O sistema está sendo implantado em 18 pontos estratégicos da cidade, cobrindo 25 faixas de rolamento. As infrações monitoradas incluem excesso de velocidade, avanço de sinal vermelho e parada sobre a faixa de pedestres.
📋 Valores das Multas
- Até 20% acima do limite: Infração média, com multa em torno de R$ 130 e 4 pontos na CNH
- Entre 20% e 50%: Infração grave, com multa próxima de R$ 195 e 5 pontos
- Acima de 50% do limite: Infração gravíssima, com multa multiplicada por três e 7 pontos na carteira
O secretário ressaltou que toda a arrecadação será obrigatoriamente revertida em melhorias no próprio trânsito, como sinalização, novos semáforos, equipamentos e ações educativas.
Mudanças viárias e mão única
Outro ponto abordado foi a transformação de diversas ruas de mão dupla em mão única, especialmente na região central. Rogério Dias explicou que a medida segue critérios técnicos de engenharia de tráfego e é tendência em cidades que crescem rapidamente.

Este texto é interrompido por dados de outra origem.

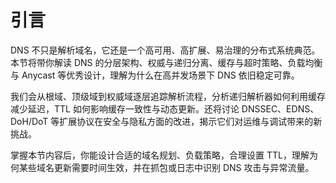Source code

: # 引言

DNS 不只是解析域名，它还是一个高可用、高扩展、易治理的分布式系统典范。本节将带你解读 DNS 的分层架构、权威与递归分离、缓存与超时策略、负载均衡与 Anycast 等优秀设计，理解为什么在高并发场景下 DNS 依旧稳定可靠。

我们会从根域、顶级域到权威域逐层追踪解析流程，分析递归解析器如何利用缓存减少延迟，TTL 如何影响缓存一致性与动态更新。还将讨论 DNSSEC、EDNS、DoH/DoT 等扩展协议在安全与隐私方面的改进，揭示它们对运维与调试带来的新挑战。

掌握本节内容后，你能设计合适的域名规划、负载策略，合理设置 TTL，理解为何某些域名更新需要时间生效，并在抓包或日志中识别 DNS 攻击与异常流量。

Agentes de trânsito e fiscalização presencial
Além da tecnologia, a Secretaria aposta no reforço humano. Novos agentes de trânsito, aprovados em concurso, devem ir às ruas para coibir infrações como estacionamento irregular, uso indevido de vagas especiais e ultrapassagens perigosas, incluindo pela direita.
As autuações feitas pelos agentes terão fé pública, mas o cidadão continuará tendo direito à defesa prévia, conforme previsto no Código de Trânsito Brasileiro (CTB).
Transporte coletivo como alternativa
O secretário também destacou investimentos no transporte coletivo urbano, operado pela concessionária local, que atende mais de 2,5 mil usuários por dia, especialmente estudantes. A expectativa é que o fortalecimento do sistema ajude a reduzir o número de carros e motos nas ruas.
População dividida, mas consciente
Ao final do programa, moradores ouvidos nas ruas demonstraram opiniões diversas. Muitos reconhecem que a fiscalização vai pesar no bolso, mas concordam que a medida é necessária para reduzir acidentes. Outros criticam limites de velocidade considerados baixos ou apontam problemas estruturais, como buracos nas vias e semáforos de pedestres inoperantes.
Apesar das divergências, a percepção geral é de que o trânsito de Vilhena precisa mudar.
"Nova cultura no trânsito"
Encerrando a entrevista, Rogério Dias afirmou que o objetivo da gestão é construir uma nova mentalidade entre os motoristas.
A partir deste mês, com os radares em plena operação e os agentes nas ruas, Vilhena entra oficialmente em uma nova fase da sua política de mobilidade urbana — polêmica, necessária e, segundo a administração, irreversível.